Dataset entries
_ _ _ _ _

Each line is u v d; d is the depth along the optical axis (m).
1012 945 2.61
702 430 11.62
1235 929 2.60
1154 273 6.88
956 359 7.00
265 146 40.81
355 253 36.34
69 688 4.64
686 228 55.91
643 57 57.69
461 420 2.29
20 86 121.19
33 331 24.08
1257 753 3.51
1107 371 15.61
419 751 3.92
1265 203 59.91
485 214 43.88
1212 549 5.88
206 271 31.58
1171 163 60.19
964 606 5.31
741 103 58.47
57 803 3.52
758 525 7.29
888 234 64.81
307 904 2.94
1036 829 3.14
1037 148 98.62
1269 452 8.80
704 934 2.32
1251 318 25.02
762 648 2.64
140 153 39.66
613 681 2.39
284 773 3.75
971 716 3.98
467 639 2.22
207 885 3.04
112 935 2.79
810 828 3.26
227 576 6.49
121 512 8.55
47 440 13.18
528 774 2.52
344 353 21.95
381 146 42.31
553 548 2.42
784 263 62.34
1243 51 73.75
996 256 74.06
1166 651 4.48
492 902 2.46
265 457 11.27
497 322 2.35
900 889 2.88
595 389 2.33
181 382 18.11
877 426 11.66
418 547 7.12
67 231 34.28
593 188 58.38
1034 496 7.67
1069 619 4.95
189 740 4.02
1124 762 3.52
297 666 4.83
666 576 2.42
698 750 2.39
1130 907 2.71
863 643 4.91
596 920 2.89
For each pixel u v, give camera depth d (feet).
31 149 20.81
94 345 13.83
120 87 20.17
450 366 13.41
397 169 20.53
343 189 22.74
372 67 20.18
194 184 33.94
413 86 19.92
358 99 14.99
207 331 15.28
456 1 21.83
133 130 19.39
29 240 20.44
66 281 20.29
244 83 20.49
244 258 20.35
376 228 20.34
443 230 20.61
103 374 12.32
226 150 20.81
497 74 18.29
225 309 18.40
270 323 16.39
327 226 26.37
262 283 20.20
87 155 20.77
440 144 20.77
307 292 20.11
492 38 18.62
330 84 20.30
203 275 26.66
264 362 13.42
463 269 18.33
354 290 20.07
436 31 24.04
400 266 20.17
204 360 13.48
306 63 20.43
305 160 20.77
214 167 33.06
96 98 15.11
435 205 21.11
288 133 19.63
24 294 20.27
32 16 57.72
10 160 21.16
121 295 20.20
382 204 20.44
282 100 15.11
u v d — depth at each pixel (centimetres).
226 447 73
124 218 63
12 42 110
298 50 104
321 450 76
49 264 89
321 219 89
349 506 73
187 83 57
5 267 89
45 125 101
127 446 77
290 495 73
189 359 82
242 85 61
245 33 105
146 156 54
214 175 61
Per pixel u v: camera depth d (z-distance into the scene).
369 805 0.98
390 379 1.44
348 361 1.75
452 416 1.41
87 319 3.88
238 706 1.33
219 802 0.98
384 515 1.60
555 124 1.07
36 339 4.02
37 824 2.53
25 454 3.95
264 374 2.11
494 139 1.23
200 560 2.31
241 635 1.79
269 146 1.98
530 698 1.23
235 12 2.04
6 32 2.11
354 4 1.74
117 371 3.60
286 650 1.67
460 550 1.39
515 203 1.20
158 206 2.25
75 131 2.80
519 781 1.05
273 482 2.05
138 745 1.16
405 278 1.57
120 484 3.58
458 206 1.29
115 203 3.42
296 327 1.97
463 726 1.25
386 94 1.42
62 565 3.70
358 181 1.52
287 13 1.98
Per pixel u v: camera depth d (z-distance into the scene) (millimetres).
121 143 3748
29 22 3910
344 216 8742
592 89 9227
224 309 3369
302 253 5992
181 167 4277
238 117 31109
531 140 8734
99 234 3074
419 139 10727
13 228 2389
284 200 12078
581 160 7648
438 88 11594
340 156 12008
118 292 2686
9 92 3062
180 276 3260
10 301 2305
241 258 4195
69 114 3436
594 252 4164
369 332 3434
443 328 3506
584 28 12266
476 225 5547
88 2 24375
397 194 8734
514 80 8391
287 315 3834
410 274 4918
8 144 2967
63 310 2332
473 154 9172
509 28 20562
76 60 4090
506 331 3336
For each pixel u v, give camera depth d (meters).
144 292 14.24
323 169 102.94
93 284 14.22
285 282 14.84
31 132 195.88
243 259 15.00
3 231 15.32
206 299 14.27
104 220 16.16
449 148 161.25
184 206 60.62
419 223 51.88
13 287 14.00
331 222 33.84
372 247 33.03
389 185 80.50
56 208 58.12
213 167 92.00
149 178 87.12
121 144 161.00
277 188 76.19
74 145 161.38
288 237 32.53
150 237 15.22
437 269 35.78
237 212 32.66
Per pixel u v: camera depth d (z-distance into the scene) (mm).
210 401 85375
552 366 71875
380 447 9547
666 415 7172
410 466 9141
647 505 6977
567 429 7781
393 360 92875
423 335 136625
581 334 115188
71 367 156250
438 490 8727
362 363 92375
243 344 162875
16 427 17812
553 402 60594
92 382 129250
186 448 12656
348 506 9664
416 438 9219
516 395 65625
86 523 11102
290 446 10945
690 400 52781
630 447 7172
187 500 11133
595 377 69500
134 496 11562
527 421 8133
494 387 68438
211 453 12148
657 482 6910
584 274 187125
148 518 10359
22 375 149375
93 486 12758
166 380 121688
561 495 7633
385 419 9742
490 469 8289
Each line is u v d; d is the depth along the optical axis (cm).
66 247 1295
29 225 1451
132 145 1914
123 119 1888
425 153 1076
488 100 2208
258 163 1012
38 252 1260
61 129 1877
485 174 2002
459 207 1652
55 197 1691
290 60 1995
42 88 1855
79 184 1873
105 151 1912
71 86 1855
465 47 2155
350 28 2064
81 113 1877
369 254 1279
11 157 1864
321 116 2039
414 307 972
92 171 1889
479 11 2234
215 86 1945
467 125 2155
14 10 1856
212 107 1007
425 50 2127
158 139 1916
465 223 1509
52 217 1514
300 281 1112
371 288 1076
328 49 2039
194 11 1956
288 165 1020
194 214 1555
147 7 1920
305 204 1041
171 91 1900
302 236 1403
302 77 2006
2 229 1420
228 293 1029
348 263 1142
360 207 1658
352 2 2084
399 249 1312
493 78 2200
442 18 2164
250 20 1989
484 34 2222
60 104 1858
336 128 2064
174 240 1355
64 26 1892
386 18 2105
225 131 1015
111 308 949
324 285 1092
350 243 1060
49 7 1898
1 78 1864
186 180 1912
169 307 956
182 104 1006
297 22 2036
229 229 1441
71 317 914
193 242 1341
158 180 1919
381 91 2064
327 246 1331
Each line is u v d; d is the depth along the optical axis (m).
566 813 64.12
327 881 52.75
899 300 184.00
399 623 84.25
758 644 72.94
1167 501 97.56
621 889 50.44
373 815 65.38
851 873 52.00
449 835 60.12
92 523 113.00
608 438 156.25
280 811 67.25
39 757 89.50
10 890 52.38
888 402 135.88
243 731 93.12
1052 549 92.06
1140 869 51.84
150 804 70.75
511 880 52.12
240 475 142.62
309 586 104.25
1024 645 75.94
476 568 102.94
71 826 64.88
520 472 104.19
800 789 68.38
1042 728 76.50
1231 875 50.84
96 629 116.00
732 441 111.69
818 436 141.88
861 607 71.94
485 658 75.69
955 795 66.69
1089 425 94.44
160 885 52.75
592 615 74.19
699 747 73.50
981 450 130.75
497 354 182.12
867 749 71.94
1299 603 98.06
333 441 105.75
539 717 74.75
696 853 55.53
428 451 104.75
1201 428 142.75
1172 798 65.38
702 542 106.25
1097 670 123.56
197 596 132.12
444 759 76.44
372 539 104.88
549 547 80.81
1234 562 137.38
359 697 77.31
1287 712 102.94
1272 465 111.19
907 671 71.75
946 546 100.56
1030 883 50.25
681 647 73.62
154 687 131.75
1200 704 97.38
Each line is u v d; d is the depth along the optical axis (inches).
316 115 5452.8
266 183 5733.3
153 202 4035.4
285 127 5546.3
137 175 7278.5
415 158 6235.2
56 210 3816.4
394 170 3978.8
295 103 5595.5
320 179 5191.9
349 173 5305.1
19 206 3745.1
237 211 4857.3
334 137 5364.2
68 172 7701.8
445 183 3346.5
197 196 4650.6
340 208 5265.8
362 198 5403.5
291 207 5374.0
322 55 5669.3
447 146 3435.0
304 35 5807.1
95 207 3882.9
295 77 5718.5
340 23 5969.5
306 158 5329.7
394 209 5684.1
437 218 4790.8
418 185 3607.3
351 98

_ _ _ _ _

## [What to do]
In the lines above, find each one with "axis" and list it.

## [Completed task]
Each line is u v d; d is the depth along the optical axis (m).
Each line is u v d; d is the depth along the optical axis (cm).
Each line is u v d; d is the depth along the optical axis (m).
Each line is u v d; d is the depth along the optical axis (inches).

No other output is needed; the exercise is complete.